Aside from just bending the light around a subject, bending light along other paths is also useful.
1) Bend light from one place to another to cover over something. This is sort of like the clone stamp in photo-shop or paint.net.
Example: An invisible person standing in the grass, dirt, or water displaces the surface with a dent in the shape of their footprint. To correct defects in the illusion one might bend light from a nearby patch of ground to cover over the part of the image where the feet were.
2) Bend light to make something look like its in a different location.
Example: Someone is in a fight with you. You bend the light a little to the left, so everything looks shifted over. Now every time they aim at you they miss badly.
Example: You are afraid of snipers. You routinely bend your image so that an ordinary person could never get a good shot.
This is accomplished by bending the light in a vortex or swirl pattern. In the figure below you are at A. Light images W, X, Y, Z come out from A at different angles. You bend them all slightly clockwise. Now observers O1, O2, O3, O4 (instead of seeing your true image at A) see images I1, I2, I3, I4 instead. To each observer you will appear to be in a slightly different position, but none of them will see your true position.

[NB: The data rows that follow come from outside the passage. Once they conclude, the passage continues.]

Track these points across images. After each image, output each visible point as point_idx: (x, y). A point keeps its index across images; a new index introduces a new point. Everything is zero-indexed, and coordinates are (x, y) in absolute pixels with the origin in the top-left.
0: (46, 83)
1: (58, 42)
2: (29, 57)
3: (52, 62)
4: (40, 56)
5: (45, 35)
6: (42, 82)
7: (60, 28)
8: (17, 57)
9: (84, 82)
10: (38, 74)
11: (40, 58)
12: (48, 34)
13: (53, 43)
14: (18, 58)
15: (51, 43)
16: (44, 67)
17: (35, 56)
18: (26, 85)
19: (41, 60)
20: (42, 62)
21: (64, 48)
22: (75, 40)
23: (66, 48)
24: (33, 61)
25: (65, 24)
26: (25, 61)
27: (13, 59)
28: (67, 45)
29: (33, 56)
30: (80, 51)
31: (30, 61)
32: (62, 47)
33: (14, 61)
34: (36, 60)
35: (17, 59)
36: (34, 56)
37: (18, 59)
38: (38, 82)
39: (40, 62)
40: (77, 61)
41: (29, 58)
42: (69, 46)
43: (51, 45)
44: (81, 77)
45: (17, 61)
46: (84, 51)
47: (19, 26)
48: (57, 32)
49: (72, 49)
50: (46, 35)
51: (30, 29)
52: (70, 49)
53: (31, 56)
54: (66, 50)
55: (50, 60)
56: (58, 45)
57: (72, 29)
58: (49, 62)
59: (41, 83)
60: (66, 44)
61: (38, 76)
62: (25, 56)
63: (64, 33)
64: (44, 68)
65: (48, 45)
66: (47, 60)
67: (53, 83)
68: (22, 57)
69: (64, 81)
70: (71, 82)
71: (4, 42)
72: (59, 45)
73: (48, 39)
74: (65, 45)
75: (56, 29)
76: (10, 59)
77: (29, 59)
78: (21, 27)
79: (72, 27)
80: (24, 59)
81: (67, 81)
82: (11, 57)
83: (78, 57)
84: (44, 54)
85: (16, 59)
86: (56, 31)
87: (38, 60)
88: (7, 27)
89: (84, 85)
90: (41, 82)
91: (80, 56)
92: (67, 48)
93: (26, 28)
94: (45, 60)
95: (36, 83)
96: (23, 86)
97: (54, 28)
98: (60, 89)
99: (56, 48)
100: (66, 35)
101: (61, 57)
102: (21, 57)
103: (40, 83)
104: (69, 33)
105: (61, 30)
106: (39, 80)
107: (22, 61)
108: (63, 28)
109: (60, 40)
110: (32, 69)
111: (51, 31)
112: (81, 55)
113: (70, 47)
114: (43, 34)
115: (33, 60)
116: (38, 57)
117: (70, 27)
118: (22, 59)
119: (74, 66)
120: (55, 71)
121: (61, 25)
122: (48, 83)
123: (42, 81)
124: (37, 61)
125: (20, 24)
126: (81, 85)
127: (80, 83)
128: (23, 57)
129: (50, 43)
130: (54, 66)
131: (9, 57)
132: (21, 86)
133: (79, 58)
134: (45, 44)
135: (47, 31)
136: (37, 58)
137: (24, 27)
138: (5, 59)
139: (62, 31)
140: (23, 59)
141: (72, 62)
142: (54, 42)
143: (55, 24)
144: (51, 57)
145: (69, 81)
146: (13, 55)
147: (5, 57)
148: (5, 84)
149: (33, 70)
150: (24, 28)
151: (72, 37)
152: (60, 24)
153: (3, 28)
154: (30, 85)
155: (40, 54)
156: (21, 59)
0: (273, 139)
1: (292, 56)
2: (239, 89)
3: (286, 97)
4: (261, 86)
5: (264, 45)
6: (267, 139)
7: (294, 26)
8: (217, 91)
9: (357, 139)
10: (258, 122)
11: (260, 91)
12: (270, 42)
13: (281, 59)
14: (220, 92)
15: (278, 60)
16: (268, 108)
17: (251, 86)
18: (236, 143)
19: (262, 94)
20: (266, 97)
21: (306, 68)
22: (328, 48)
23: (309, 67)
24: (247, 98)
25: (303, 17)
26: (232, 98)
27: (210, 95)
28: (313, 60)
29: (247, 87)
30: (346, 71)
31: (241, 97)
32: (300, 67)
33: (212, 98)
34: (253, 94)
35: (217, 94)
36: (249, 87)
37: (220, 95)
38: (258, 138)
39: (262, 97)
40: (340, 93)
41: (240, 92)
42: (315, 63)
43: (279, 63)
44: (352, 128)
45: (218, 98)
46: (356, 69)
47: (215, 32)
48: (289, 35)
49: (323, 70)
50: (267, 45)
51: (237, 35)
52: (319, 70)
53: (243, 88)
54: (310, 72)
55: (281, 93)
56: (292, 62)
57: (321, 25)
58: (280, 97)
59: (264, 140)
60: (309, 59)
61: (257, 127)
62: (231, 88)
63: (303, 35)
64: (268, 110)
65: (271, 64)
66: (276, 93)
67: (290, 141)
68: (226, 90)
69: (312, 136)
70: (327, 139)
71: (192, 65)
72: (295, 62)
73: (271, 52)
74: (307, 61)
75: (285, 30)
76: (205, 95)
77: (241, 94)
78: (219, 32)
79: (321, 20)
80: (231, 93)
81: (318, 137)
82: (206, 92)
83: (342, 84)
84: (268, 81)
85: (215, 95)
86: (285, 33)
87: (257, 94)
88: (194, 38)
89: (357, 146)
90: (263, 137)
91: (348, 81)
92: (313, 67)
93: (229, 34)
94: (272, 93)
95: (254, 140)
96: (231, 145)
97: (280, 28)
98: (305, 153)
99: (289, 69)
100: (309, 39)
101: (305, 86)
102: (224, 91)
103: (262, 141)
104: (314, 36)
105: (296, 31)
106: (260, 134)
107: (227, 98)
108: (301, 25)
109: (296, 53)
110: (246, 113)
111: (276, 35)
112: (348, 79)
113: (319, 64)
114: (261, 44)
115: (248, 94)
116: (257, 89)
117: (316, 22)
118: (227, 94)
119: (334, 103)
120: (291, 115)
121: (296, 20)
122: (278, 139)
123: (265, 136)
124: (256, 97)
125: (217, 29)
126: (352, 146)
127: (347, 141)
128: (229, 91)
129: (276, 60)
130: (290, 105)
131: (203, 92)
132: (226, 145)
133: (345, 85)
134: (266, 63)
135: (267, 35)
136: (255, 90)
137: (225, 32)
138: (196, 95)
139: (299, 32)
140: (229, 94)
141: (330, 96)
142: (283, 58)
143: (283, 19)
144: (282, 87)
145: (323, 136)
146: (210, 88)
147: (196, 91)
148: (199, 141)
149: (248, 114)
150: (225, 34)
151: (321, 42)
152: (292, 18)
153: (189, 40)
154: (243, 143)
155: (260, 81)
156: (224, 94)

Of course since you are smoothly swirling the light you are really generating an infinite number of illusions, each at slightly different angles. The great thing about this trick is you don't have to know where the observer is for it to work, and it works for infinitely many observers. Each trick has its weaknesses and the catch with this one is that someone directly overhead would still see where you were (although you may appear rotated).
3) Bend only some of the light. Now you have two images.
Example: You are walking down the street alone. You bend the image of yourself partly so that from certain vantage points it looks like there is two people.
The figure below shows how this is done. You are at A. Light images X and Y are exiting you from different angles. Ordinarily observer B sees image X but does not see Y because it is going off a different way. You take the light going through cross section P and bend it so that it is directed at B. Now B sees Y and it looks like there is a copy of you at C.
Of course one limitation is that you must know where B is in order to direct the duplicate image at them. Also an observer at D will just see you as a black hole since you stole their image of you. To avoid this, just take light from an angle that misses all the observers.

Of course you can extend this to make even more images of yourself (or anything else for that matter). In the figure below, you are at A. Light images V, W, X, Y, Z exit you from different angles. Normally observer B only sees image X. You take images V, W, Y, and Z and bend them towards B. Now B sees copies of you at A1, A2, A3, A4. When they look around, it now looks like there are five of you. Note that each copy looks a little different because its from a slightly different angle.

4) Bend light to make something look different.
Example: You want to look taller, so why not.